### Extracted data
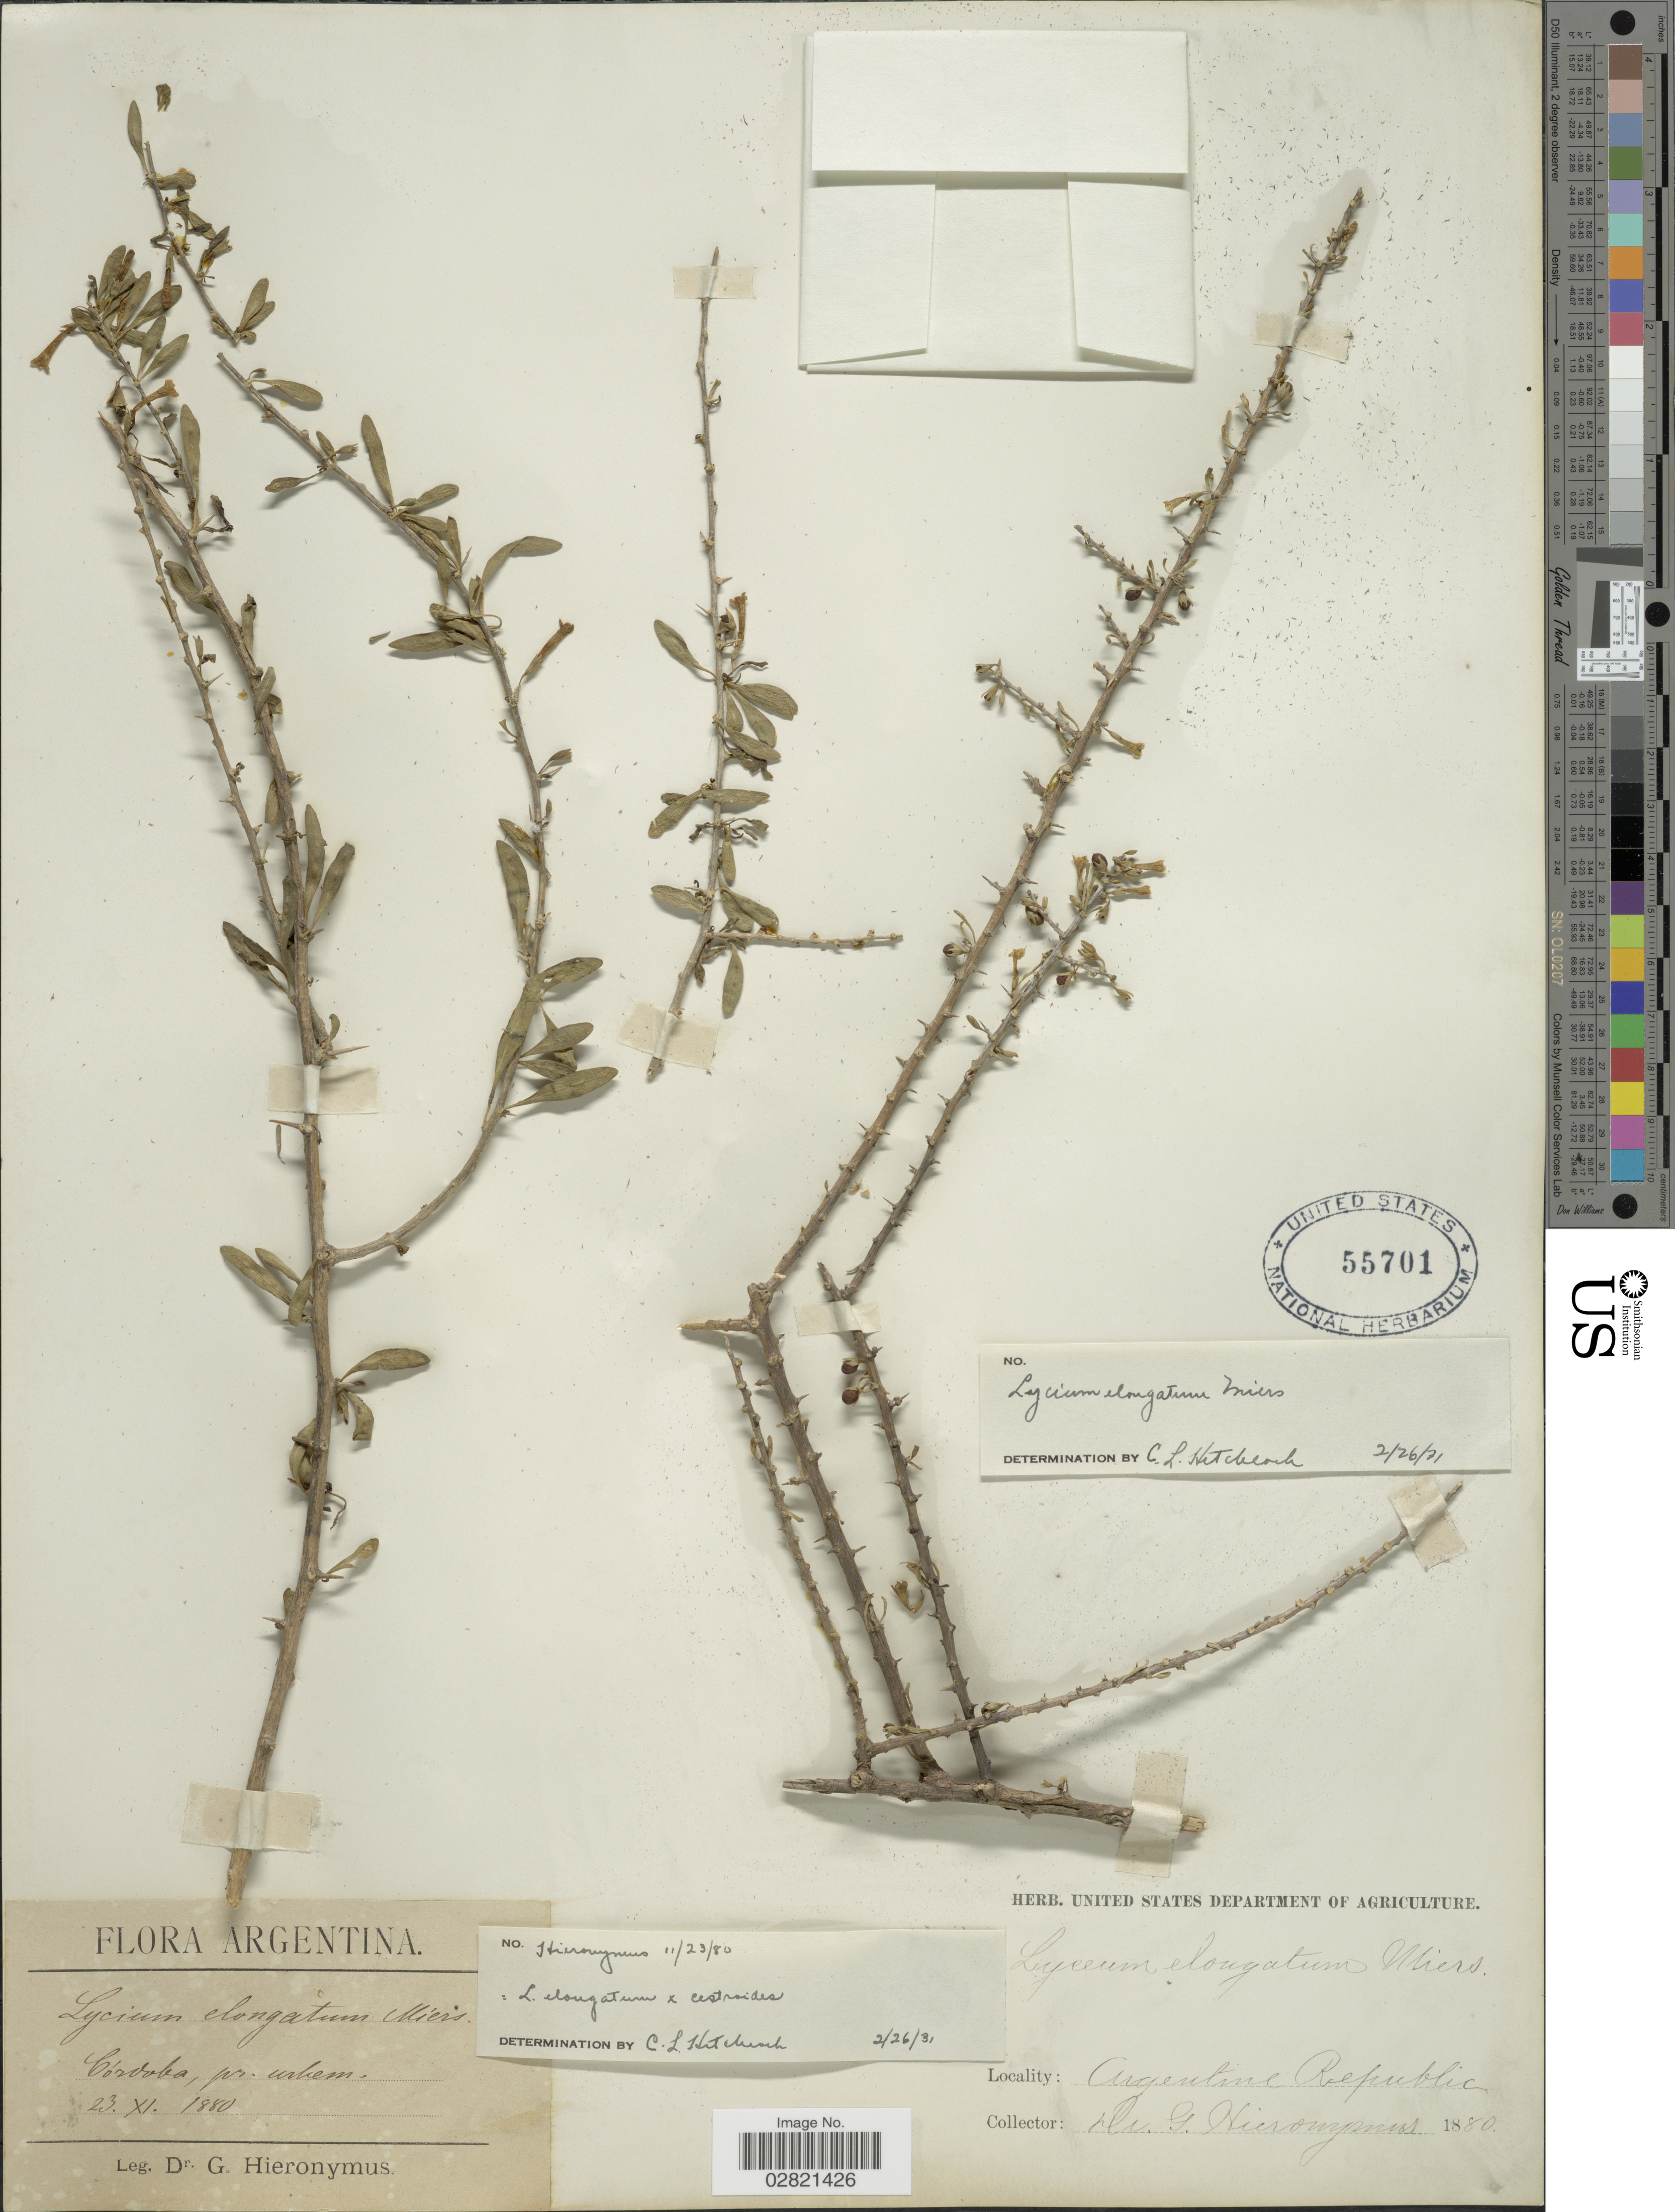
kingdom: Plantae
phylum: Tracheophyta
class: Magnoliopsida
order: Solanales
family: Solanaceae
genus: Lycium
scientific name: Lycium x elongatocestroides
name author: Hieron. ex Seckt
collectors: G. H. Hieronymus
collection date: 1880-11-23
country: Argentina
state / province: Cordoba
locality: Cordoba, pr. urbem. Argentine Republic.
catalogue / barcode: US 55701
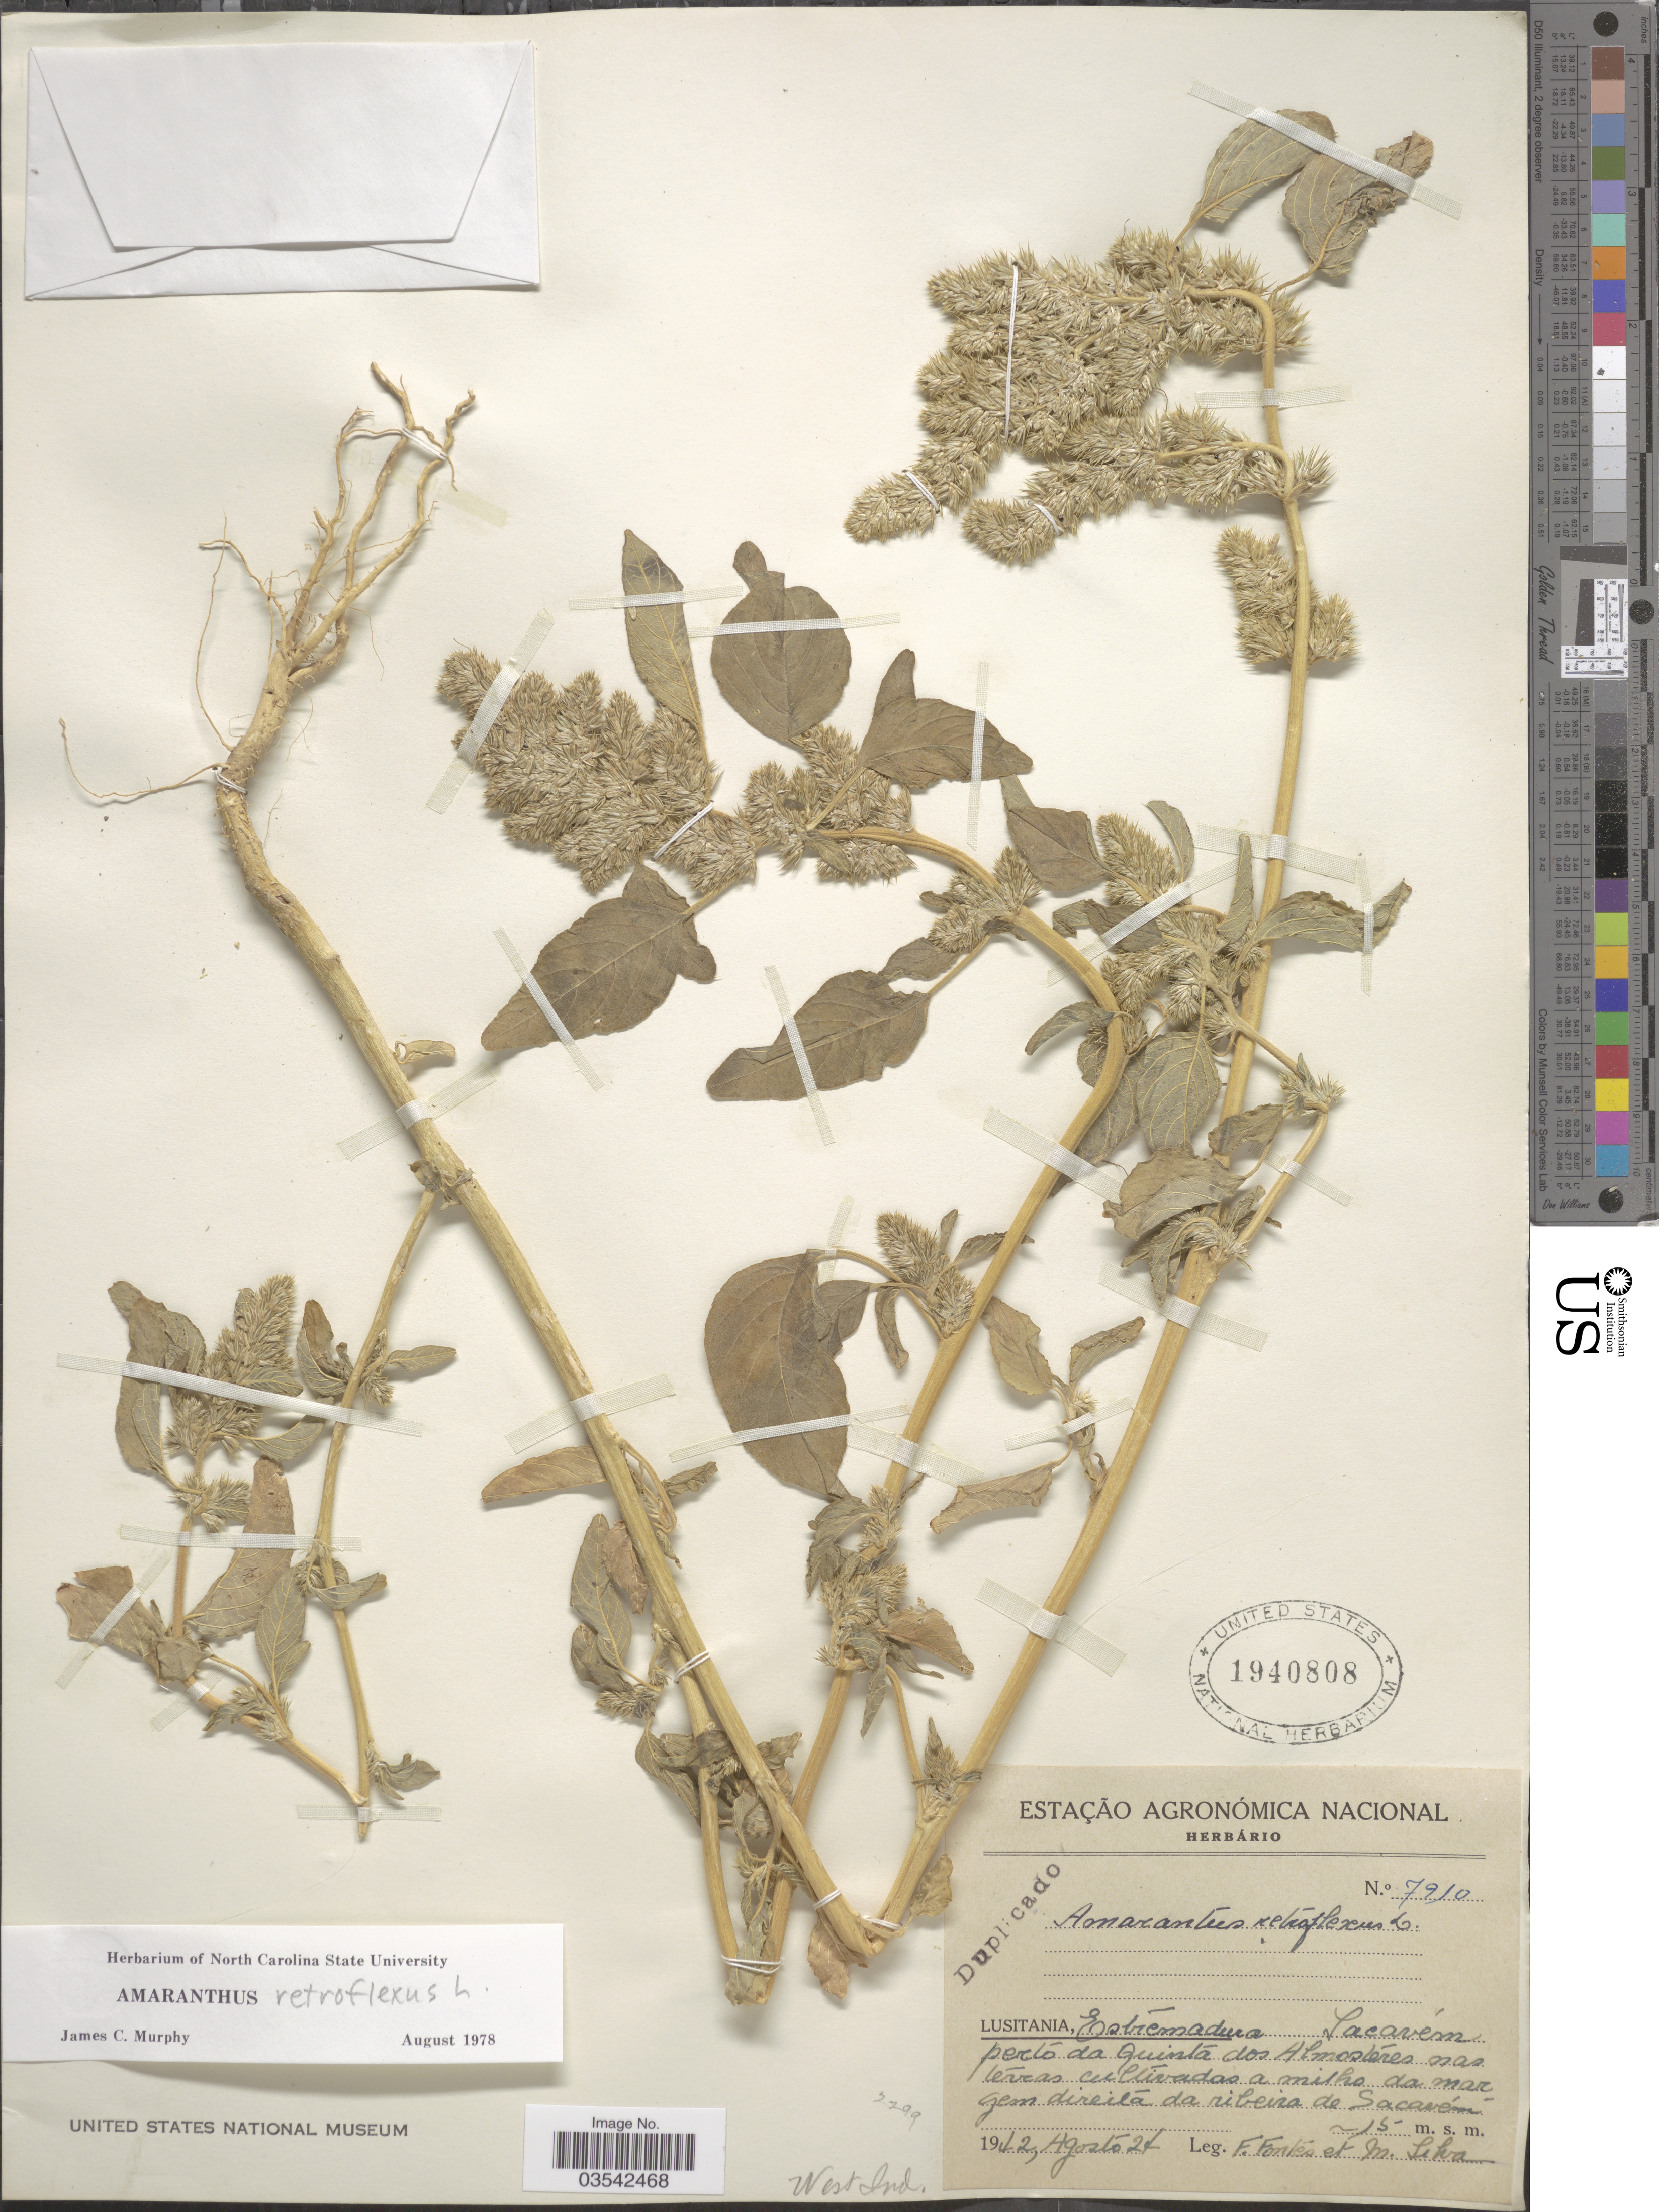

### Your goal
Rewrite the data above with "collection date" replaced by "date collected" and everything else unchanged, leaving out the pictures.

### Exercise response
kingdom: Plantae
phylum: Tracheophyta
class: Magnoliopsida
order: Solanales
family: Solanaceae
genus: Lycium
scientific name: Lycium x elongatocestroides
name author: Hieron. ex Seckt
collectors: G. H. Hieronymus
date collected: 1880-11-23
country: Argentina
state / province: Cordoba
locality: Cordoba, pr. urbem. Argentine Republic.
catalogue / barcode: US 55701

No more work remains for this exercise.